(Records to process Opens)

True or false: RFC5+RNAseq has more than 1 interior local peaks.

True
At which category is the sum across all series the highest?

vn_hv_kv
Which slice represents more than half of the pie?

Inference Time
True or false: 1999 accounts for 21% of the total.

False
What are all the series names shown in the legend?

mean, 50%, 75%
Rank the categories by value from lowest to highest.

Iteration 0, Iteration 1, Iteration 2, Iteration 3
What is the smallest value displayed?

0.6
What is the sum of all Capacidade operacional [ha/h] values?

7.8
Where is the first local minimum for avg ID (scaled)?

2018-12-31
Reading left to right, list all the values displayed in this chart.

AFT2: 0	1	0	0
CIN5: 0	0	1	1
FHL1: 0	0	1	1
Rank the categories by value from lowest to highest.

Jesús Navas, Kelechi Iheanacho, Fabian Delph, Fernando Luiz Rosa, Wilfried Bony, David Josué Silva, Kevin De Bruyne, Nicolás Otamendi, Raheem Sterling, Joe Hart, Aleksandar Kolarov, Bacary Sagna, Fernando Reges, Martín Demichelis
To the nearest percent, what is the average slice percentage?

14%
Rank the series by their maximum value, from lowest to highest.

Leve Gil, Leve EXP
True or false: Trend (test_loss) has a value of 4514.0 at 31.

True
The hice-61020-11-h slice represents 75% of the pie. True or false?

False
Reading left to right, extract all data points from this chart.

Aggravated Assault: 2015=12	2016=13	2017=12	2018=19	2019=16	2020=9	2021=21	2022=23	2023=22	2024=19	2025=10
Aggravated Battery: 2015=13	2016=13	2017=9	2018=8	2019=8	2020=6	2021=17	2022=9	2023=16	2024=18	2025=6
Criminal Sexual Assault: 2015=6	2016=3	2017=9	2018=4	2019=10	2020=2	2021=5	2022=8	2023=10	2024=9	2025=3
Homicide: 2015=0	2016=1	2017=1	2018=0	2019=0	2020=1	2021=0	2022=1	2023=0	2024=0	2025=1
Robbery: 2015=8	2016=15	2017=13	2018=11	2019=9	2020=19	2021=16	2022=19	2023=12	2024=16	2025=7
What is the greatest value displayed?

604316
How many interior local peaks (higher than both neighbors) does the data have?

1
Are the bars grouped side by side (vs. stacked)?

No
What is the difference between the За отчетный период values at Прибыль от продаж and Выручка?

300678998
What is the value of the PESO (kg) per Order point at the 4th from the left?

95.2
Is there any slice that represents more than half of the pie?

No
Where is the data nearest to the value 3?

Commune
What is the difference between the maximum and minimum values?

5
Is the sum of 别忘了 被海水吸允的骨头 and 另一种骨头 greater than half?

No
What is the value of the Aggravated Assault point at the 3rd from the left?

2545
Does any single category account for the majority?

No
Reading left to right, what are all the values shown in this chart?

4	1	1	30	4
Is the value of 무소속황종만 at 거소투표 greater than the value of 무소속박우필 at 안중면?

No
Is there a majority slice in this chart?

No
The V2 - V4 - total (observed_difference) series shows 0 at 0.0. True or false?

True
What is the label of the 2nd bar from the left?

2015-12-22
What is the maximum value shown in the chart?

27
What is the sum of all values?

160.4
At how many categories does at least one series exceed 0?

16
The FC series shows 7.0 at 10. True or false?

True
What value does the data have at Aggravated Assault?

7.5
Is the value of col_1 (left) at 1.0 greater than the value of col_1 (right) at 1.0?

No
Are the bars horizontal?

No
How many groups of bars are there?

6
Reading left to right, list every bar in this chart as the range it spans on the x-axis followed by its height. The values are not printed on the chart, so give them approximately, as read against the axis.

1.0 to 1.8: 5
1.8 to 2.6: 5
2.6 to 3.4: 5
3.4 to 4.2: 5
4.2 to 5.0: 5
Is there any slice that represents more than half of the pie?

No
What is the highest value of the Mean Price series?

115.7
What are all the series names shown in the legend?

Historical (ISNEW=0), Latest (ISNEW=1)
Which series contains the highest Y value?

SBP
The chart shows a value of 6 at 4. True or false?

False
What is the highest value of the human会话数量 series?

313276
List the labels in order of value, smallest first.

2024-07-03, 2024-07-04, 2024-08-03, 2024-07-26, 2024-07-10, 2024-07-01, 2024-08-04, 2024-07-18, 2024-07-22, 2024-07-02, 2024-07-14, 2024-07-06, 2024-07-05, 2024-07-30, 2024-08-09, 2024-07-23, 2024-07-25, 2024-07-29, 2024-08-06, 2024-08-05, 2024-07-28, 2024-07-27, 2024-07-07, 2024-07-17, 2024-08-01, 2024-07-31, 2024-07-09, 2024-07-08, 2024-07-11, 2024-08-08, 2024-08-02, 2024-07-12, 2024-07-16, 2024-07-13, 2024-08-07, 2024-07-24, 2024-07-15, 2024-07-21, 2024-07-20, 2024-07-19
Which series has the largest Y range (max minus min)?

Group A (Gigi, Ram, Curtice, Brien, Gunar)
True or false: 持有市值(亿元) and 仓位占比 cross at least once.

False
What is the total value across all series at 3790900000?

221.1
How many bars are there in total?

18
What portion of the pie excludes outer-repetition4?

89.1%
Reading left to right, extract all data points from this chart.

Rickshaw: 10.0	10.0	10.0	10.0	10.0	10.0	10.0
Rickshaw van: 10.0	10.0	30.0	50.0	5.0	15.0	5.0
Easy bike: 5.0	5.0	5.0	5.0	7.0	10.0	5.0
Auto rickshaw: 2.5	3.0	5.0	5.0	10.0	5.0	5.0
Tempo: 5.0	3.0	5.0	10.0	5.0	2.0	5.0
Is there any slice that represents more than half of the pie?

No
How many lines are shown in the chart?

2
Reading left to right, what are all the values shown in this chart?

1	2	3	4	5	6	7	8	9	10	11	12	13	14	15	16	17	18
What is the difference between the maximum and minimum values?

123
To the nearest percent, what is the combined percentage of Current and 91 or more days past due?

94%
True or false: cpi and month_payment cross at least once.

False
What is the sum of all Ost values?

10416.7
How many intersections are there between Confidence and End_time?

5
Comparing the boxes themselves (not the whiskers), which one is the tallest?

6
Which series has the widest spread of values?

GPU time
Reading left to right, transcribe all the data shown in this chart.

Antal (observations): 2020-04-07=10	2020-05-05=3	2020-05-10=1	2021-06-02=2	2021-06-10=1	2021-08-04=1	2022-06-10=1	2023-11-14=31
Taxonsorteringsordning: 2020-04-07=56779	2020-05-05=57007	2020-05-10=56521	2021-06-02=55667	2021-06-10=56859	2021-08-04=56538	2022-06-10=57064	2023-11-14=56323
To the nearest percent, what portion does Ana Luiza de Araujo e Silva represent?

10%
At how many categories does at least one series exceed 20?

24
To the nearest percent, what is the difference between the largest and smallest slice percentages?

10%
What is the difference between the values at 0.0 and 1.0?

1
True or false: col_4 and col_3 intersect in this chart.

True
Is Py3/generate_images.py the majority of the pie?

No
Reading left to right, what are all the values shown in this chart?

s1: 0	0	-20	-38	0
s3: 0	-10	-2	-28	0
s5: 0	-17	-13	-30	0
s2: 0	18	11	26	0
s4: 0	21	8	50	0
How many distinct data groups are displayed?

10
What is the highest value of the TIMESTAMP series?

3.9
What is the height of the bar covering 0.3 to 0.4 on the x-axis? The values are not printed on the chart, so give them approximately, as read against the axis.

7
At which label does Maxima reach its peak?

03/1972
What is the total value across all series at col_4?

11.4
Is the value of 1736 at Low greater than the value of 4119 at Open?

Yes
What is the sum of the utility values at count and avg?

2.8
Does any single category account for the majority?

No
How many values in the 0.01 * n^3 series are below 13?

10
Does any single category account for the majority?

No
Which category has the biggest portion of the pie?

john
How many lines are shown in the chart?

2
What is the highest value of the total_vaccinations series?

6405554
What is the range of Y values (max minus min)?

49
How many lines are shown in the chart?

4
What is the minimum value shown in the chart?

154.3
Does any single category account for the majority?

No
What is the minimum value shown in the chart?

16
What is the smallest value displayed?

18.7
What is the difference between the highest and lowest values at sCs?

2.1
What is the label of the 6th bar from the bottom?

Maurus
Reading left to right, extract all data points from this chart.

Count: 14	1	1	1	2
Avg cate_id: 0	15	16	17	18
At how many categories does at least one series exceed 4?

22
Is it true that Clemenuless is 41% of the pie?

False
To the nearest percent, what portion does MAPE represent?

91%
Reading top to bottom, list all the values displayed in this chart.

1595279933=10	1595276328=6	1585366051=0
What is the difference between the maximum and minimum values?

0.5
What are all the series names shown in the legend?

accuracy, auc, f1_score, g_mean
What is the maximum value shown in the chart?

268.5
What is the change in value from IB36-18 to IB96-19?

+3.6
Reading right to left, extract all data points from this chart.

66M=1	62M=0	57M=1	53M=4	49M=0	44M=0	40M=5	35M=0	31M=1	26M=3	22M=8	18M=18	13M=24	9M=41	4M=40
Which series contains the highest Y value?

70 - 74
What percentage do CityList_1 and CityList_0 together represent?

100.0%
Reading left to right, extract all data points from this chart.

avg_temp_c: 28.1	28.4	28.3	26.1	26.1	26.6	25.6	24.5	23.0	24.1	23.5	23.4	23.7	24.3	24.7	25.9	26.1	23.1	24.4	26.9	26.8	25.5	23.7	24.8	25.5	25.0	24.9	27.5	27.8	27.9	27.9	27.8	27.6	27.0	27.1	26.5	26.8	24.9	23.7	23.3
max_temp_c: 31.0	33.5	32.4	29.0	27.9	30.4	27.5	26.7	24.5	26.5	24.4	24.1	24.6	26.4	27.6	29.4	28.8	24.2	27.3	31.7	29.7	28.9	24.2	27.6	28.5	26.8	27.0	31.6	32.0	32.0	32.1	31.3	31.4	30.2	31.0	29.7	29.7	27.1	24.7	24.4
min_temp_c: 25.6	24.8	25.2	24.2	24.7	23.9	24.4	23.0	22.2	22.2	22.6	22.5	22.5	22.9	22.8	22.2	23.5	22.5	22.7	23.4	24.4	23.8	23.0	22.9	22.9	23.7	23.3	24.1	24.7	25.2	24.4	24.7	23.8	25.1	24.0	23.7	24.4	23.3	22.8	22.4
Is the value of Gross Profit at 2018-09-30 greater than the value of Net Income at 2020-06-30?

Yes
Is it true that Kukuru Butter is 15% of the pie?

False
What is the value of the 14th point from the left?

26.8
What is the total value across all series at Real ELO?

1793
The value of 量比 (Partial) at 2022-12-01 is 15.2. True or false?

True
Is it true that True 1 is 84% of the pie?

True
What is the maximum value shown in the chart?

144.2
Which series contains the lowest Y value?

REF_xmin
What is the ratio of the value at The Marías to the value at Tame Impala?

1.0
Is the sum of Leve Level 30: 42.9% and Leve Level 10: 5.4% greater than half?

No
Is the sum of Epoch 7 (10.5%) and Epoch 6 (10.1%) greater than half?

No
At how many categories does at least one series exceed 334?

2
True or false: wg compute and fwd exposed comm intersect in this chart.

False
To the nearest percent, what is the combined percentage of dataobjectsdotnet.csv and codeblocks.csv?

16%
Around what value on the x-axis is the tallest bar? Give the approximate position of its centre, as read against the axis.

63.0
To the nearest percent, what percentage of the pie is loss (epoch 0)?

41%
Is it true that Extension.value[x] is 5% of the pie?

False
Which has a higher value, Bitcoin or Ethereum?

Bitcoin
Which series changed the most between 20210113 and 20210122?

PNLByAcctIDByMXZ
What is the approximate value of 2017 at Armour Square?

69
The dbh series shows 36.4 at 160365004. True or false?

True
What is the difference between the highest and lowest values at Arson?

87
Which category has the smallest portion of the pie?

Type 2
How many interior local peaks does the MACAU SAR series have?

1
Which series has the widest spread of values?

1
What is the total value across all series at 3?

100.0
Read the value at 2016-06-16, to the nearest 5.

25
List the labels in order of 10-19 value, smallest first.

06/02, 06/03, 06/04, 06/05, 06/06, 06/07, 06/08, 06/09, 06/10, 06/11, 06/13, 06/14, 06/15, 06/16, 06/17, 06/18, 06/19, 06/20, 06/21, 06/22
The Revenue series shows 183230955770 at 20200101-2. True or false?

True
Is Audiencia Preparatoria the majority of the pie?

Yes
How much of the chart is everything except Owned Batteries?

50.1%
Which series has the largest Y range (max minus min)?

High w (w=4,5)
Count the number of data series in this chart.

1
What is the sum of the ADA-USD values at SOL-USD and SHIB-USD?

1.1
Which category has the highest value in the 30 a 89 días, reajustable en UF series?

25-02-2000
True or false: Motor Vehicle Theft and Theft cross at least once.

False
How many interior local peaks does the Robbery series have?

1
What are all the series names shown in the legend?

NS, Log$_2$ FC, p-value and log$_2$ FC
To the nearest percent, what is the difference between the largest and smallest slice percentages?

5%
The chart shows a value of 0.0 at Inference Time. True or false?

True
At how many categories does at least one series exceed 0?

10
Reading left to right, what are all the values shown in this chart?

(Records to process Closes)

Find every line above that contains the string "against" and copy each one. Case matters.

Reading left to right, list every bar in this chart as the range it spans on the x-axis followed by its height. The values are not printed on the chart, so give them approximately, as read against the axis.
What is the height of the bar covering 0.3 to 0.4 on the x-axis? The values are not printed on the chart, so give them approximately, as read against the axis.
Around what value on the x-axis is the tallest bar? Give the approximate position of its centre, as read against the axis.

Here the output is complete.